Please transcribe every line of the material below word for word, keeping each line break where it falls.

Data for this exercise:
━━━━━━━━━━━━━━━━━━━━━━━━━━━━━━

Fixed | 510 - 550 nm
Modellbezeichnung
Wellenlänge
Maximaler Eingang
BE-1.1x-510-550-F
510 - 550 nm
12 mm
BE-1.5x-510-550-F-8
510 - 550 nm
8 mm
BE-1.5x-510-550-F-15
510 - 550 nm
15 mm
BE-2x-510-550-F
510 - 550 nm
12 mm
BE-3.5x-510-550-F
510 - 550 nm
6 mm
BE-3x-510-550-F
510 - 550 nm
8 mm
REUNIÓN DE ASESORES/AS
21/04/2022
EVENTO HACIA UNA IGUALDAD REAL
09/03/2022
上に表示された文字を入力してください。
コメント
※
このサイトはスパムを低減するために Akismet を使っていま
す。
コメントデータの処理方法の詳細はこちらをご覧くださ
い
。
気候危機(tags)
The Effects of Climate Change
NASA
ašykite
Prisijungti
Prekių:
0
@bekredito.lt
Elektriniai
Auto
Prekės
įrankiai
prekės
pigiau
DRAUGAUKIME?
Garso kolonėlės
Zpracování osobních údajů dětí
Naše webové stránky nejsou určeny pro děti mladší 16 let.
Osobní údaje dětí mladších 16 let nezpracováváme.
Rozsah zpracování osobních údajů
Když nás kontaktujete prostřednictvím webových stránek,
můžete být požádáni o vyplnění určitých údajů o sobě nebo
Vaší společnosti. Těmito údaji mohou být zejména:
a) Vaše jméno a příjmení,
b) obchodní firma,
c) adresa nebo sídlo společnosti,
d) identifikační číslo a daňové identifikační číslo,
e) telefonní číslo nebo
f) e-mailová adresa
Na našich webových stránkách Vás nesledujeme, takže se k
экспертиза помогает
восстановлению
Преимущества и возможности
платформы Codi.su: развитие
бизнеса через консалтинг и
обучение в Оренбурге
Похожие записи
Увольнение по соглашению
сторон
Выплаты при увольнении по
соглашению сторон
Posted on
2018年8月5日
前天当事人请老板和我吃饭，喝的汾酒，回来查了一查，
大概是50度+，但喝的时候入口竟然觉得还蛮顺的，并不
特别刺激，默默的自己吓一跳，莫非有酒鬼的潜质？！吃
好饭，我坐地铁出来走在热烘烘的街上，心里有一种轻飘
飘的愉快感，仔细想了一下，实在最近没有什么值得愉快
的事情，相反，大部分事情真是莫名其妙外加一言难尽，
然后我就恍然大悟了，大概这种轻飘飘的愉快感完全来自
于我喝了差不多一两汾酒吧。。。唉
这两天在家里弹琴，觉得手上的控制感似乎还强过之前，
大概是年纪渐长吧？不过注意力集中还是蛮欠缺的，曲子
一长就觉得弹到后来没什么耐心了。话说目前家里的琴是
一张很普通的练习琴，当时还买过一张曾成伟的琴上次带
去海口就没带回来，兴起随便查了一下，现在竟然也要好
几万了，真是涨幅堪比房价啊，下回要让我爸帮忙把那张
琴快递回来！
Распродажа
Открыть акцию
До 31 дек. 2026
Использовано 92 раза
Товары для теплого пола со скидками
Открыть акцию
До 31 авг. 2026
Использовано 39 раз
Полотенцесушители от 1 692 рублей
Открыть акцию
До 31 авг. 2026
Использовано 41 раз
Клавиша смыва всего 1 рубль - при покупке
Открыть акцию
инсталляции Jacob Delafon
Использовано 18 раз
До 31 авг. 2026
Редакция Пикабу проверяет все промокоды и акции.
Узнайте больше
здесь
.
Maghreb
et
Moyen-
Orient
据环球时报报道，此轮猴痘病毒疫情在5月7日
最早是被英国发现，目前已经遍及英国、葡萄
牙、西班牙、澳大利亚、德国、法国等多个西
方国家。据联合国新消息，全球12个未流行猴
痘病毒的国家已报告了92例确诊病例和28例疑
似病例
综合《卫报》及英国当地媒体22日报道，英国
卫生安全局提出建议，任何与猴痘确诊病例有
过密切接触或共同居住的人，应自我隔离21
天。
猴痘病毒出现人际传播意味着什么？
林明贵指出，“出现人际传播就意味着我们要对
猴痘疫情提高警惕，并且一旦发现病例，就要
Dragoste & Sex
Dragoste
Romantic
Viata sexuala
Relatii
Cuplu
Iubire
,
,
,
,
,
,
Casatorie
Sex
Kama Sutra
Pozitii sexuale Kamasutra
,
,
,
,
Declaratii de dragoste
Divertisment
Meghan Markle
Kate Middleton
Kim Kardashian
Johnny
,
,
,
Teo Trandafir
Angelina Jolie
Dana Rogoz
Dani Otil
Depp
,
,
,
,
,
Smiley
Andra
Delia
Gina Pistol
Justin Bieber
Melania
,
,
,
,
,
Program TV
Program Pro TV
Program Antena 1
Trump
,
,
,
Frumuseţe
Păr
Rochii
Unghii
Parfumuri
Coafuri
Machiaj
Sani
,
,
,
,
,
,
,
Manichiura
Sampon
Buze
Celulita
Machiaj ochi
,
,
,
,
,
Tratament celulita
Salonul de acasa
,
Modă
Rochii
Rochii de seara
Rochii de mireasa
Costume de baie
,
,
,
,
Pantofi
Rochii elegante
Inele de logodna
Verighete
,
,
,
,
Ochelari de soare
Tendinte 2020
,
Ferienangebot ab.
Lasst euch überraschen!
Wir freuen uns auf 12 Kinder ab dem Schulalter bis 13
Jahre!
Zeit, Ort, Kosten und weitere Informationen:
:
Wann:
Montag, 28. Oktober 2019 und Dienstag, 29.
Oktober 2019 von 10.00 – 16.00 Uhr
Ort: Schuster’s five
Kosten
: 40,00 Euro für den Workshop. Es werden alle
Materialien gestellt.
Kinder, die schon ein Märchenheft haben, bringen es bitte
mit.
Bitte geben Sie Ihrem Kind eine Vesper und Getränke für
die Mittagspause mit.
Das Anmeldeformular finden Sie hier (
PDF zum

━━━━━━━━━━━━━━━━━━━━━━━━━━━━━━

The answer:
Fixed | 510 - 550 nm
Modellbezeichnung
Wellenlänge
Maximaler Eingang
BE-1.1x-510-550-F
510 - 550 nm
12 mm
BE-1.5x-510-550-F-8
510 - 550 nm
8 mm
BE-1.5x-510-550-F-15
510 - 550 nm
15 mm
BE-2x-510-550-F
510 - 550 nm
12 mm
BE-3.5x-510-550-F
510 - 550 nm
6 mm
BE-3x-510-550-F
510 - 550 nm
8 mm
REUNIÓN DE ASESORES/AS
21/04/2022
EVENTO HACIA UNA IGUALDAD REAL
09/03/2022
上に表示された文字を入力してください。
コメント
※
このサイトはスパムを低減するために Akismet を使っていま
す。
コメントデータの処理方法の詳細はこちらをご覧くださ
い
。
気候危機(tags)
The Effects of Climate Change
NASA
ašykite
Prisijungti
Prekių:
0
@bekredito.lt
Elektriniai
Auto
Prekės
įrankiai
prekės
pigiau
DRAUGAUKIME?
Garso kolonėlės
Zpracování osobních údajů dětí
Naše webové stránky nejsou určeny pro děti mladší 16 let.
Osobní údaje dětí mladších 16 let nezpracováváme.
Rozsah zpracování osobních údajů
Když nás kontaktujete prostřednictvím webových stránek,
můžete být požádáni o vyplnění určitých údajů o sobě nebo
Vaší společnosti. Těmito údaji mohou být zejména:
a) Vaše jméno a příjmení,
b) obchodní firma,
c) adresa nebo sídlo společnosti,
d) identifikační číslo a daňové identifikační číslo,
e) telefonní číslo nebo
f) e-mailová adresa
Na našich webových stránkách Vás nesledujeme, takže se k
экспертиза помогает
восстановлению
Преимущества и возможности
платформы Codi.su: развитие
бизнеса через консалтинг и
обучение в Оренбурге
Похожие записи
Увольнение по соглашению
сторон
Выплаты при увольнении по
соглашению сторон
Posted on
2018年8月5日
前天当事人请老板和我吃饭，喝的汾酒，回来查了一查，
大概是50度+，但喝的时候入口竟然觉得还蛮顺的，并不
特别刺激，默默的自己吓一跳，莫非有酒鬼的潜质？！吃
好饭，我坐地铁出来走在热烘烘的街上，心里有一种轻飘
飘的愉快感，仔细想了一下，实在最近没有什么值得愉快
的事情，相反，大部分事情真是莫名其妙外加一言难尽，
然后我就恍然大悟了，大概这种轻飘飘的愉快感完全来自
于我喝了差不多一两汾酒吧。。。唉
这两天在家里弹琴，觉得手上的控制感似乎还强过之前，
大概是年纪渐长吧？不过注意力集中还是蛮欠缺的，曲子
一长就觉得弹到后来没什么耐心了。话说目前家里的琴是
一张很普通的练习琴，当时还买过一张曾成伟的琴上次带
去海口就没带回来，兴起随便查了一下，现在竟然也要好
几万了，真是涨幅堪比房价啊，下回要让我爸帮忙把那张
琴快递回来！
Распродажа
Открыть акцию
До 31 дек. 2026
Использовано 92 раза
Товары для теплого пола со скидками
Открыть акцию
До 31 авг. 2026
Использовано 39 раз
Полотенцесушители от 1 692 рублей
Открыть акцию
До 31 авг. 2026
Использовано 41 раз
Клавиша смыва всего 1 рубль - при покупке
Открыть акцию
инсталляции Jacob Delafon
Использовано 18 раз
До 31 авг. 2026
Редакция Пикабу проверяет все промокоды и акции.
Узнайте больше
здесь
.
Maghreb
et
Moyen-
Orient
据环球时报报道，此轮猴痘病毒疫情在5月7日
最早是被英国发现，目前已经遍及英国、葡萄
牙、西班牙、澳大利亚、德国、法国等多个西
方国家。据联合国新消息，全球12个未流行猴
痘病毒的国家已报告了92例确诊病例和28例疑
似病例
综合《卫报》及英国当地媒体22日报道，英国
卫生安全局提出建议，任何与猴痘确诊病例有
过密切接触或共同居住的人，应自我隔离21
天。
猴痘病毒出现人际传播意味着什么？
林明贵指出，“出现人际传播就意味着我们要对
猴痘疫情提高警惕，并且一旦发现病例，就要
Dragoste & Sex
Dragoste
Romantic
Viata sexuala
Relatii
Cuplu
Iubire
,
,
,
,
,
,
Casatorie
Sex
Kama Sutra
Pozitii sexuale Kamasutra
,
,
,
,
Declaratii de dragoste
Divertisment
Meghan Markle
Kate Middleton
Kim Kardashian
Johnny
,
,
,
Teo Trandafir
Angelina Jolie
Dana Rogoz
Dani Otil
Depp
,
,
,
,
,
Smiley
Andra
Delia
Gina Pistol
Justin Bieber
Melania
,
,
,
,
,
Program TV
Program Pro TV
Program Antena 1
Trump
,
,
,
Frumuseţe
Păr
Rochii
Unghii
Parfumuri
Coafuri
Machiaj
Sani
,
,
,
,
,
,
,
Manichiura
Sampon
Buze
Celulita
Machiaj ochi
,
,
,
,
,
Tratament celulita
Salonul de acasa
,
Modă
Rochii
Rochii de seara
Rochii de mireasa
Costume de baie
,
,
,
,
Pantofi
Rochii elegante
Inele de logodna
Verighete
,
,
,
,
Ochelari de soare
Tendinte 2020
,
Ferienangebot ab.
Lasst euch überraschen!
Wir freuen uns auf 12 Kinder ab dem Schulalter bis 13
Jahre!
Zeit, Ort, Kosten und weitere Informationen:
:
Wann:
Montag, 28. Oktober 2019 und Dienstag, 29.
Oktober 2019 von 10.00 – 16.00 Uhr
Ort: Schuster’s five
Kosten
: 40,00 Euro für den Workshop. Es werden alle
Materialien gestellt.
Kinder, die schon ein Märchenheft haben, bringen es bitte
mit.
Bitte geben Sie Ihrem Kind eine Vesper und Getränke für
die Mittagspause mit.
Das Anmeldeformular finden Sie hier (
PDF zum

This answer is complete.